The important point for me was that getting e-voting right is so incredibly important to a democracy that it should be treated as a national security issue. The Estonian E-voting system was clearly treated as a government IT project as procedures like "don't plug in a personal USB stick into the master counting server" are violated if its more convenient than replacing the broken DVD drive. Worse, politics gets mixed in which means that security concerns are dismissed with complacent and technically questionable statements like "nice people who care about computer hygiene have no viruses".

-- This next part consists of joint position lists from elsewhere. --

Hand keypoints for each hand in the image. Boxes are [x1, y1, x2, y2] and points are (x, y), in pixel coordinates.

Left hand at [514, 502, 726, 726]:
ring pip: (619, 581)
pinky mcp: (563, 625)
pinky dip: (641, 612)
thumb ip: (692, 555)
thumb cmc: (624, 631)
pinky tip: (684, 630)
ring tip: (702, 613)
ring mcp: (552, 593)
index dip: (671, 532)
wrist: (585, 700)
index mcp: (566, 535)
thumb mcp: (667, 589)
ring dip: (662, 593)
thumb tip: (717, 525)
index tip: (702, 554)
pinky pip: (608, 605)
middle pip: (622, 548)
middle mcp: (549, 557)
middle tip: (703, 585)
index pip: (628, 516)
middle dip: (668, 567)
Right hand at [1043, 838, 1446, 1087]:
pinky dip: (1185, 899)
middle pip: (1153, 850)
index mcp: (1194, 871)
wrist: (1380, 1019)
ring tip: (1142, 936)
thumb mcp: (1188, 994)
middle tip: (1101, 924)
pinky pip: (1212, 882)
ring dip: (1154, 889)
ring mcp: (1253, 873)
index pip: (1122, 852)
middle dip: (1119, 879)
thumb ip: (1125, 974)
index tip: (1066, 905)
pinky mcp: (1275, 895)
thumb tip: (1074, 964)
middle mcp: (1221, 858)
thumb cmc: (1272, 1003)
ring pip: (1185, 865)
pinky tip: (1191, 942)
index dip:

> anything less than perfect is broken

Why?

Even without getting into complex election fraud, parties in many countries already know how to buy votes in a paper-ballot system: you simply offer a bottle of vodka for a cell-phone photo of the ballot marked the way you want.

And even without that, there's a much simpler calculation in play in Estonia. Keskerakond (the party closely allied with Putin's party), only got 7.7% of the e-votes in the most recent election: the demographics of online voters has very little overlap with their supporters. If only the paper-based votes were counted, Keskerakond would have won the election.

Sure, they'd still have the complication of actually forming a government; but it's much more likely they'd be able to do that with a first-place showing (and possibly without Savisaar).

With those sorts of numbers, if I were a Keskerakond strategist, I'd be doing everything I possibly could to discredit e-voting too. And the more "useful idiots" I could find, who'll merrily interfere in the elections a country they know very little about because it suits their own ideals, the better.


> you simply offer a bottle of vodka for a cell-phone photo of the ballot marked the way you want

you have to keep tens of thousands of people quiet for that to work without any suspicion at all. with e-voting you can commit major fraud without anyone noticing and with much much less evidence trail.


Who said anything about keeping it quiet? Are you doubting that this already happens?